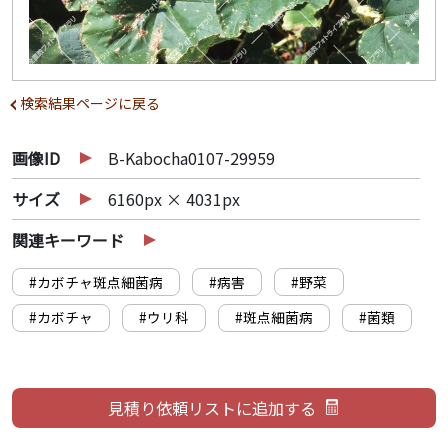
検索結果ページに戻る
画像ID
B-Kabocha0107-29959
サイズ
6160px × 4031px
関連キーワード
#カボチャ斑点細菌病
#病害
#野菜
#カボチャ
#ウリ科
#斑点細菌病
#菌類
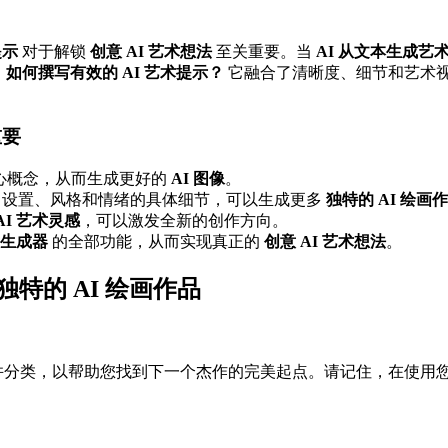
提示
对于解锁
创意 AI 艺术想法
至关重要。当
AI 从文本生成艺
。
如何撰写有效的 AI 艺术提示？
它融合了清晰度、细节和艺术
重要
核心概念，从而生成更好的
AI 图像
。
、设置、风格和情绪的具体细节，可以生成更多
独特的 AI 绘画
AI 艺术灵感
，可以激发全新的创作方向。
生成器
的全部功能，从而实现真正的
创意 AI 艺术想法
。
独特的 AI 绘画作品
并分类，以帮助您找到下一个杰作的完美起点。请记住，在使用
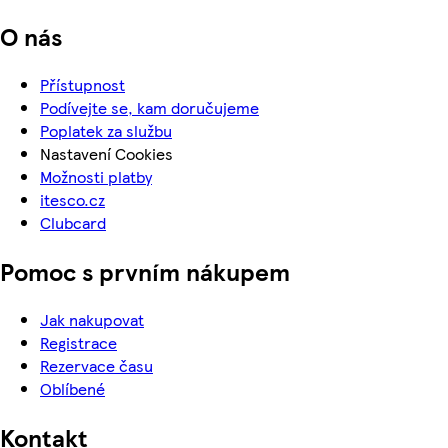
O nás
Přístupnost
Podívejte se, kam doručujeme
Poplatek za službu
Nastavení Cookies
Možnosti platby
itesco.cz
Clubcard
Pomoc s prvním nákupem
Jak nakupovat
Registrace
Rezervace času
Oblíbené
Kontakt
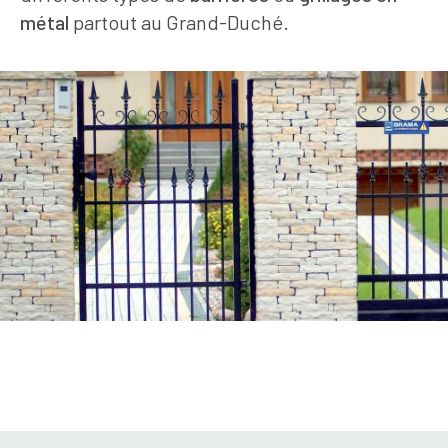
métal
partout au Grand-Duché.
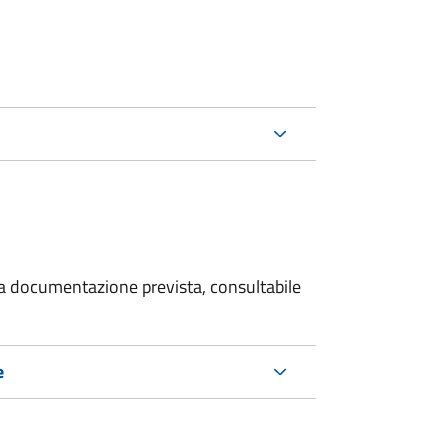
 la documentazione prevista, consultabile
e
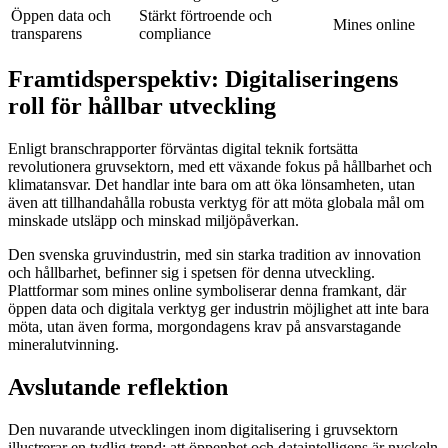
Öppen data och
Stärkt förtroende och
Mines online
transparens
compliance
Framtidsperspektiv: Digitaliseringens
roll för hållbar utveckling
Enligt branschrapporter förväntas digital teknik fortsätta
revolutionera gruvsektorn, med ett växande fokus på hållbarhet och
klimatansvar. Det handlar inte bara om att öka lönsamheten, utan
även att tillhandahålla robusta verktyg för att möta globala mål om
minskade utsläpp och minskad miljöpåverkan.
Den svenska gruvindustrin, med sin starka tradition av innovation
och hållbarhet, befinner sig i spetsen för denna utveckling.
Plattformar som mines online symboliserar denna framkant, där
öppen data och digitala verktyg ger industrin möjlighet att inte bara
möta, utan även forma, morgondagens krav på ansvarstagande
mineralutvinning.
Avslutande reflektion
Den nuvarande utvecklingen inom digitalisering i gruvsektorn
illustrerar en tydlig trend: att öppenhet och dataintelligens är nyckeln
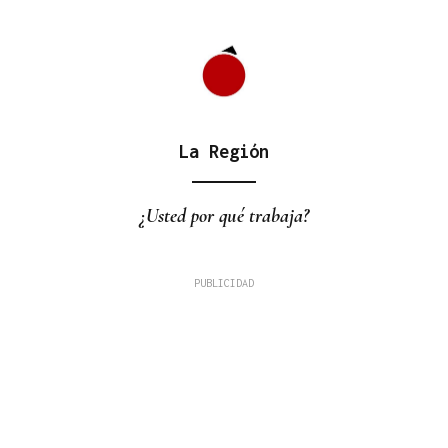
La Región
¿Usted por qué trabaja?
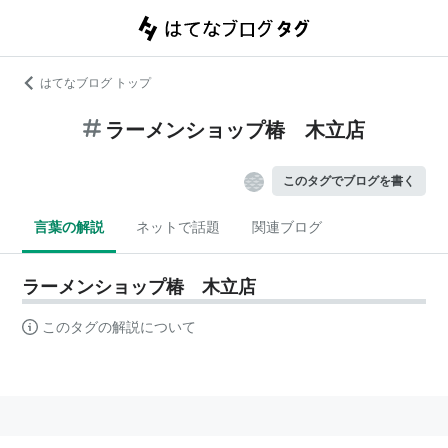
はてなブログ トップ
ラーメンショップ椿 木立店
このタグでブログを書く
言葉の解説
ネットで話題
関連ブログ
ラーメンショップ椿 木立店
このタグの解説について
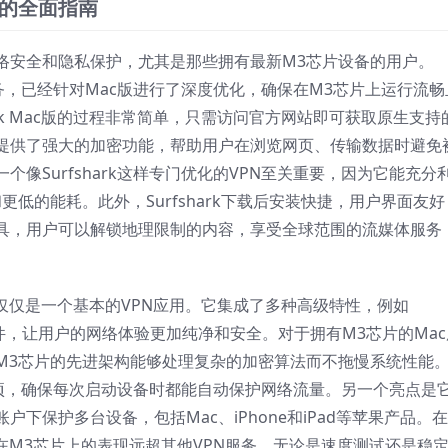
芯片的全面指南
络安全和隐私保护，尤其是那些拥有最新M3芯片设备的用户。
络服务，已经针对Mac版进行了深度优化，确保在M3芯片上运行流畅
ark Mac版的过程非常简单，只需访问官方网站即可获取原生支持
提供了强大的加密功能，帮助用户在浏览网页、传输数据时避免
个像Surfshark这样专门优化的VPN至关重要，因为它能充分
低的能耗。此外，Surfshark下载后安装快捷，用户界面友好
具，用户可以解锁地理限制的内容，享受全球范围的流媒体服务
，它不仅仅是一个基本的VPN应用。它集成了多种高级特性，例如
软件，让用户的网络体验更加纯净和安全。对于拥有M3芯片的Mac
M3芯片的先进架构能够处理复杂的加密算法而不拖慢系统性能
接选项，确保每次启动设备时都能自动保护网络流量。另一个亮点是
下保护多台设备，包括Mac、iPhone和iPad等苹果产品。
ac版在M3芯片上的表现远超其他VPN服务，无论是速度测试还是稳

* * *

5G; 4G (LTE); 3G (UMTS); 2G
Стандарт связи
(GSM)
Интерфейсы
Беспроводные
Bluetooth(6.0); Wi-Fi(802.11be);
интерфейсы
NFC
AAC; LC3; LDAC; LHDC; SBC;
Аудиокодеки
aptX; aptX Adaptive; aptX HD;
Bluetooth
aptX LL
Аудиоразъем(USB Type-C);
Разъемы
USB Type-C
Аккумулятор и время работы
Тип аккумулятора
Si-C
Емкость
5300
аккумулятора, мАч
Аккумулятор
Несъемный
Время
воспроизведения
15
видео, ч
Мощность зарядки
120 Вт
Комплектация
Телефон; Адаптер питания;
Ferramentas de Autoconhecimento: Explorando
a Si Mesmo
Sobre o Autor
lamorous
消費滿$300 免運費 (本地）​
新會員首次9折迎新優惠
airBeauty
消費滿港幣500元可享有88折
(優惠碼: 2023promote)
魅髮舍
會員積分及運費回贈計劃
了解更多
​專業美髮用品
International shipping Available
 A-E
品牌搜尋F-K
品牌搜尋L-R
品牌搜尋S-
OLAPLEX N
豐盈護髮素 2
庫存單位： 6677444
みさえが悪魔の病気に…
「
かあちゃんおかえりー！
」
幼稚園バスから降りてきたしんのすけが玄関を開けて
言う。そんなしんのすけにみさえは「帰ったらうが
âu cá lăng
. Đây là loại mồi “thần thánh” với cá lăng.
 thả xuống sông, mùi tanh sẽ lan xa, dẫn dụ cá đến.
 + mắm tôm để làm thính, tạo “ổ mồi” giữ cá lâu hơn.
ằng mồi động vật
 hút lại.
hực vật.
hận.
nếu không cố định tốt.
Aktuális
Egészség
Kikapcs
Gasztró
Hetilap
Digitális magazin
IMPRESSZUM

## [WHAT TO PRODUCE]
Search the entries for "möta" and copy each matching line.

## [TASK RESPONSE]
även att tillhandahålla robusta verktyg för att möta globala mål om
möta, utan även forma, morgondagens krav på ansvarstagande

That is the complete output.